Wulff will am Donnerstag einen Vorzeigebetrieb in Waren an der Müritz, eine Schule, eine Klinik und ein Tourismusprojekt am Fleesensee besuchen. Ein Treffen mit Knaack sei nicht geplant, sagte ein Sprecher des Bundespräsidialamtes. Aber auch sein neues Patenkind wird Wulff wohl nicht sehen.

Rechtsextreme Drohungen

Die NPD, die seit 2006 mit sechs Abgeordneten im Schweriner Landtag vertreten ist, rief zu Aktionen gegen Knaack auf. Am vergangenen Wochenende verteilte ein NPD-Politiker zusammen mit mehreren Kameraden Flugblätter gegen den Bürgermeister in Lalendorf. Dabei drangen sie nach Angaben der Polizei auch auf dessen Grundstück vor. Es kam zu einer Rangelei mit der Polizei, die jetzt wegen Hausfriedensbruchs und Widerstands gegen die Flugblattverteiler ermittelt. Caffier verurteilte die NPD-Aktion scharf. "Das ist eine Vorstufe von Terror", erklärte er.

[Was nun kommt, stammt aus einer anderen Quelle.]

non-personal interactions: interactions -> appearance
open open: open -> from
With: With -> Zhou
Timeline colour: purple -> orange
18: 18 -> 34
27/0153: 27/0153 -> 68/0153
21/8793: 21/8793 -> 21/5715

Knaack, dessen Haus inzwischen unter Polizeischutz steht, ist zu einer Symbolfigur im Kampf gegen den Rechtsextremismus geworden. In zahlreichen Kommunalparlamenten sitzen in Mecklenburg-Vorpommern NPD-Vertreter, mehrere kleine Gemeinden gelten als Hochburgen der Rechtsextremisten. Jahr für Jahr geben Land, Bund und EU mehrere Millionen Euro aus, um die Demokratie im Nordosten Deutschlands zu stärken.

Vorwürfe gegen den Bundespräsidenten

SPD und Linke werfen dem Bundespräsidenten vor, mit seiner Ehrenpatenschaft die Bemühungen um Abgrenzung zu den Rechtsextremisten zu unterlaufen. "Bei Faschismus endet die Staatsräson", meinte der Landeschef der Linken, Steffen Bockhahn. Sozialministerin Schwesig sagte: "Es ist schade, dass sich der Bundespräsident nicht klarer von der demokratiefeindlichen Gesinnung der Eltern distanziert hat." Der Bundespräsident hätte die Eltern direkt auffordern müssen, ihre Kinder demokratisch zu erziehen, meinte die Ministerin. Die Eltern würden ihr Kind mit der Ehrenpatenschaft bewusst politisch instrumentalisieren.

Der SPD-Landtagsabgeordnete Mathias Brodkorb forderte den Bundespräsidenten auf, sich bei seinem Besuch in Mecklenburg mit dem Bürgermeister von Lalendorf zu treffen. Knaack wäre dazu bereit. "Es wäre mal Zeit, offen über die ganzen Dinge zu reden", sagte er.